Given exercise 1
Answer these questions using the Replay Lag Manager article below.
(a) In which version of Exchange was the Replay Lag Manager first introduced?
(b) What low disk space threshold is given?
(c) How many copies did each of the customer's databases have?

Source passage
◆ ◆ ◆
In a previous blog post Ross Smith IV had explained what the Replay Lag Manager is and what it does. It's a great feature that's somewhat underappreciated. We've seen a few support cases that seemed to have been opened out of the misunderstanding of what the Replay Lag Manager is doing. I wanted to cover a real world scenario I had dealt with recently with a customer that I believe will clarify some things.
What is a Replay Lag Manager?
In a nutshell, Replay Lag Manager provides higher availability for Exchange through the automatic invocation of a lagged database copy. To further explain, a lagged database copy is a database that Exchange delays committing changes to for a specified period of time. The Replay Lag Manager was first introduced in Exchange 2013 and is actually enabled by default beginning with Exchange 2016 CU1. To understand what it is let's look at the Preferred Architecture (PA) in regards to a database layout. The PA uses 4 database copies like the following:
- When a low disk space threshold (10,000MB) is reached
- When the lagged DB copy has physical corruption and needs to be page patched
- When there are fewer than three available healthy HA copies for more than 24 hours
When things are less than perfect…
In the real world we don't always see Exchange setup according to our Preferred Architecture because of environment constraints or business requirements. There was a recent case that was the best example of Lag Replay Manager working in the real world. The customer had over 100 DB's, all with 6 copies each. There were 3 copies in the main site and 3 copies in the Disaster Recovery site with one of those copies at each site being lagged. The DB copies were configured like this for all databases.![clip_image002[5] clip_image002[5]](https://techcommunity.microsoft.com/legacyfs/online/media/2018/01/clip_image0025_thumb.jpg)
Get-MailboxDatabaseCopyStatus DB1\SERVER3 | Select Id,ReplayLagStatus
Id : DB1\SERVER3
ReplayLagStatus : Enabled:False; PlayDownReason:LagDisabled; ReplaySuspendReason:None;
Percentage:0; Configured:7.00:00:00; MaxDelay:1.00:00:00; Actual:00:01:22
Time: 11/31/2017 3:32:55 PM
ID: 708
Level: Information
Source: Microsoft-Exchange-HighAvailability
Machine: server3.domain.com
Message: Log Replay for database 'DB1' is replaying logs in the replay lag range. Reason: Replay lag has been disabled. (LogFileAge=00:06:00.8929066, ReasonCode=LagDisabled)
Time: 11/31/2017 3:32:55 PM
ID: 2001
Level: Warning
Source: Microsoft-Exchange-HighAvailability
Machine: server3.domain.com
Message: Database scanning during passive replay is disabled on 'DB1'. Explanation: FastLagPlaydownDesired.
◆ ◆ ◆
Records
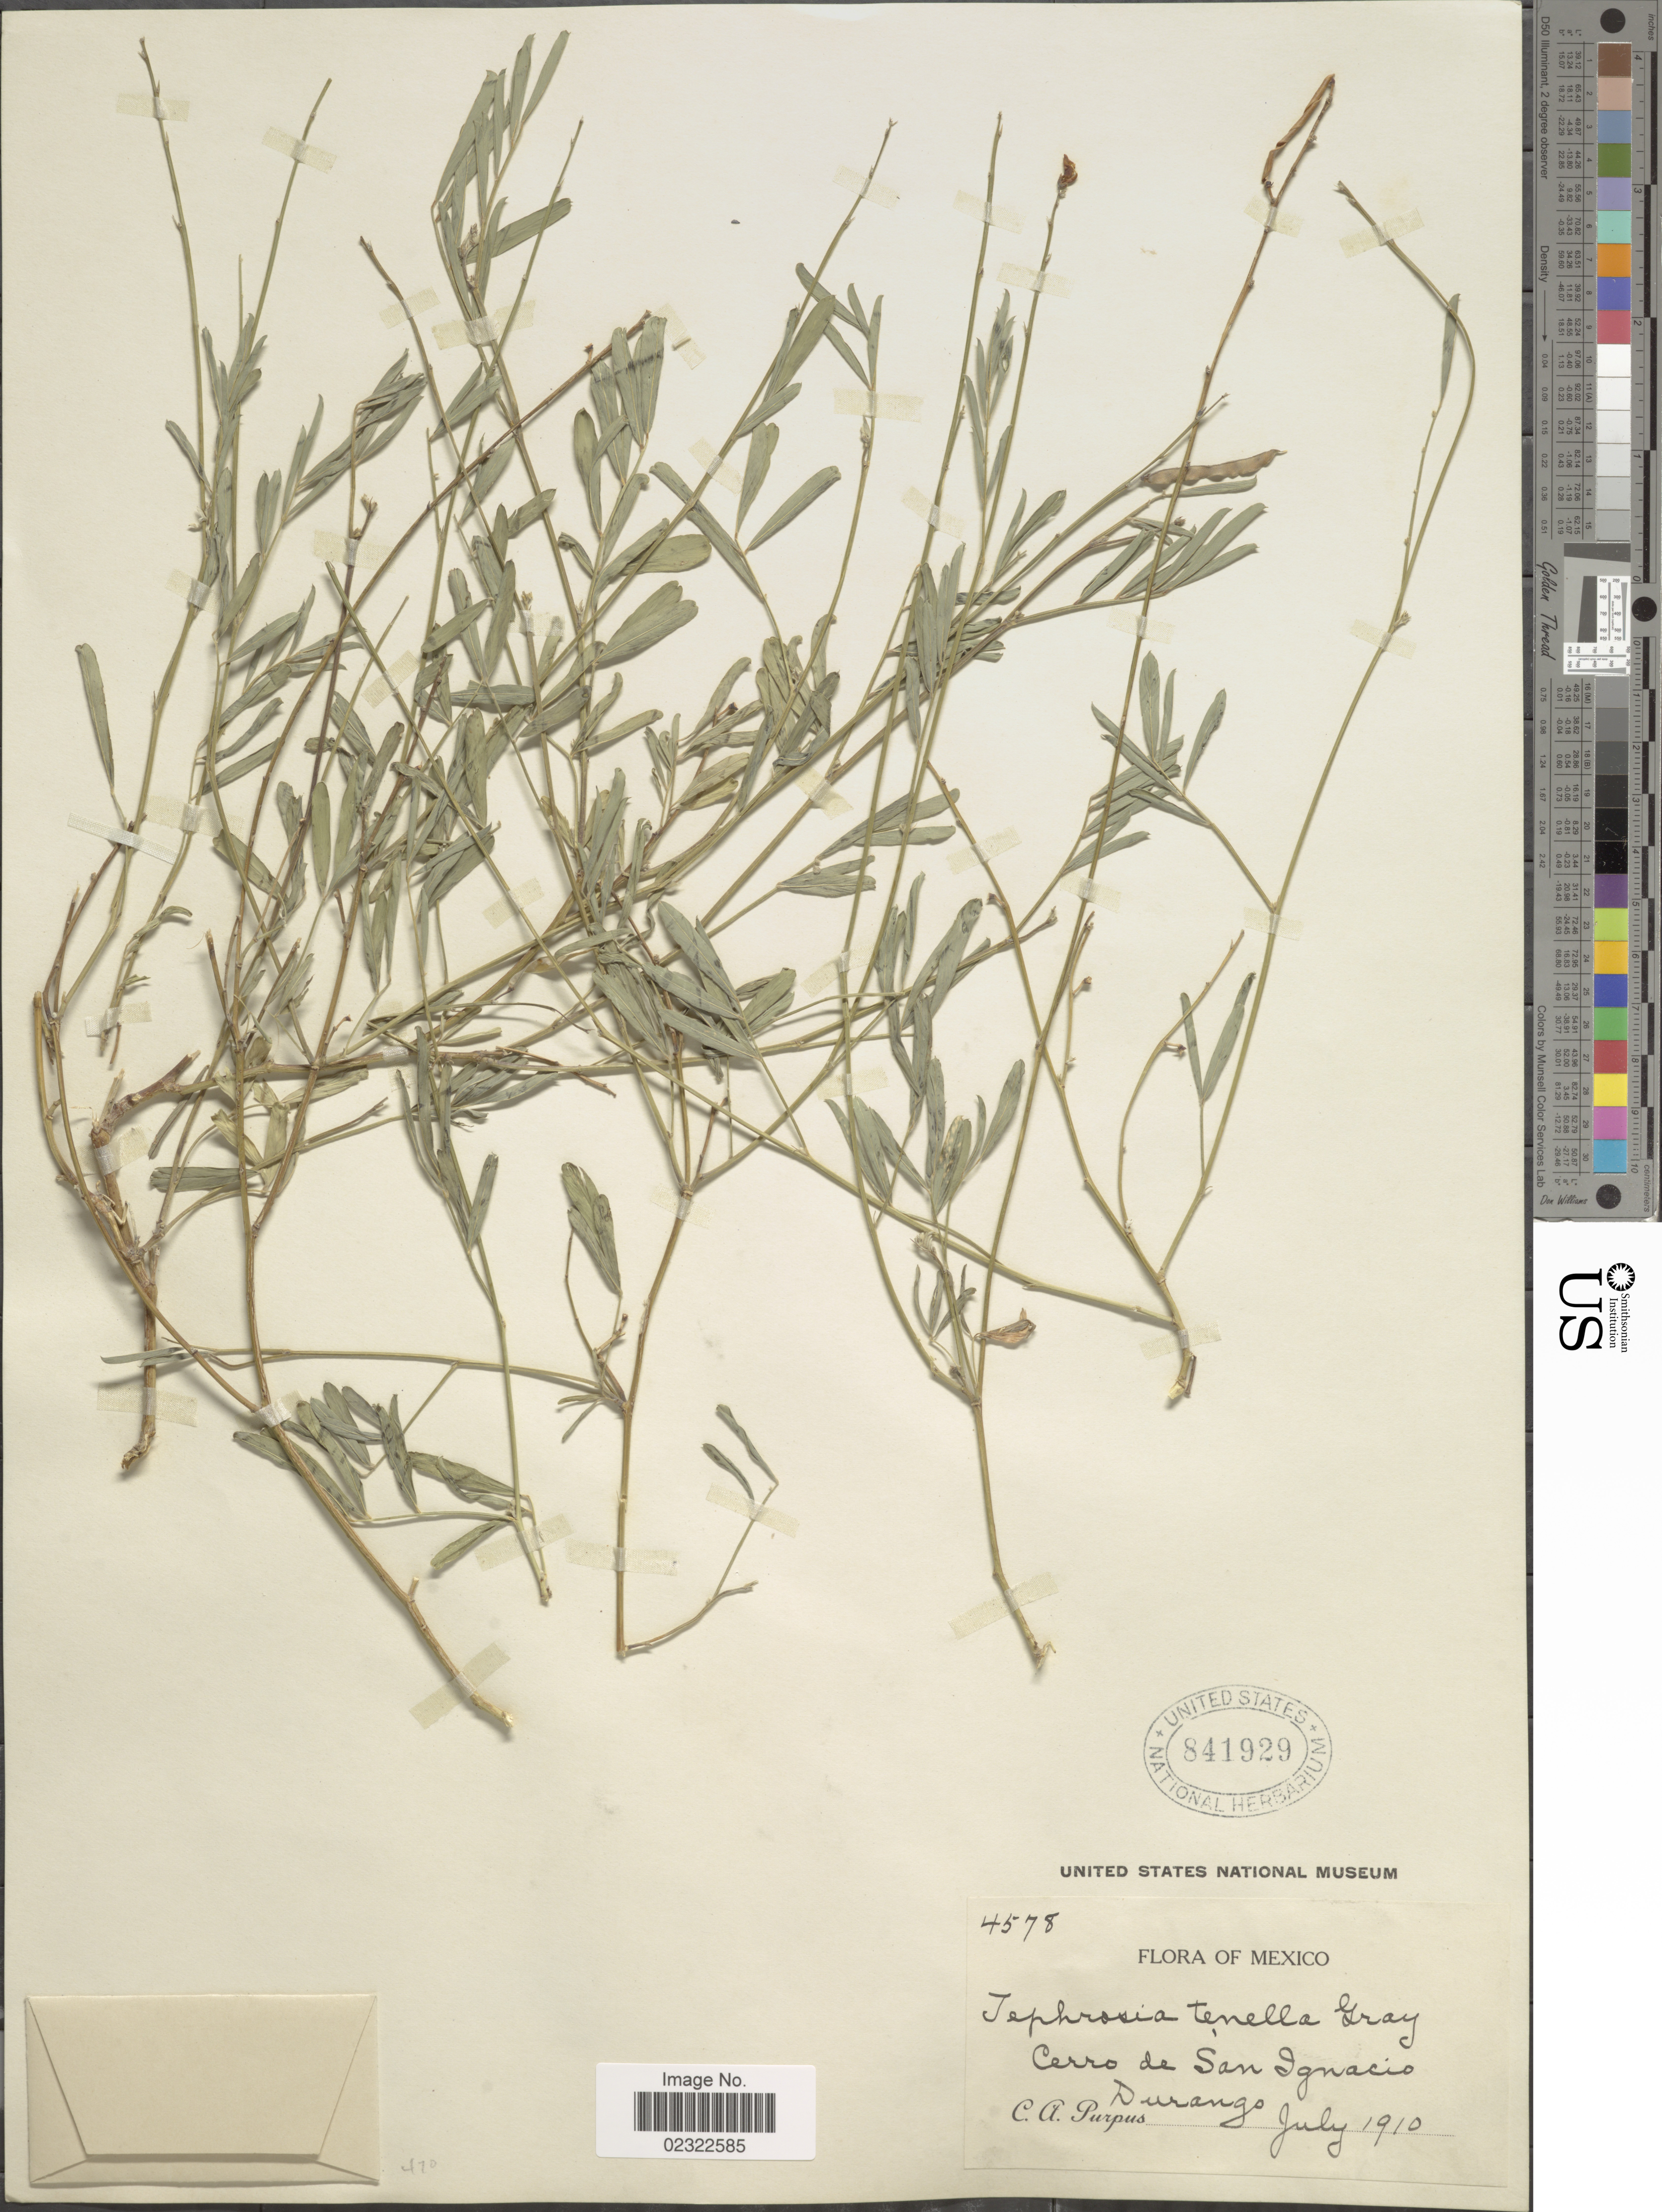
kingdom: Plantae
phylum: Tracheophyta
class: Magnoliopsida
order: Fabales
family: Fabaceae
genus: Tephrosia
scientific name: Tephrosia tenella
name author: A. Gray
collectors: C. A. Purpus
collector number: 4578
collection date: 1910-07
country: Mexico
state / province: Durango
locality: Mexico, Cerro de San Ignacio, Durango.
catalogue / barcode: US 841929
◆ ◆ ◆
Given exercise 2
Reproduce the herbarium specimen listing above line for line, leaving out the pictures.

Full response 1
(a) Exchange 2013
(b) 10,000MB
(c) 6

Full response 2
kingdom: Plantae
phylum: Tracheophyta
class: Magnoliopsida
order: Fabales
family: Fabaceae
genus: Tephrosia
scientific name: Tephrosia tenella
name author: A. Gray
collectors: C. A. Purpus
collector number: 4578
collection date: 1910-07
country: Mexico
state / province: Durango
locality: Mexico, Cerro de San Ignacio, Durango.
catalogue / barcode: US 841929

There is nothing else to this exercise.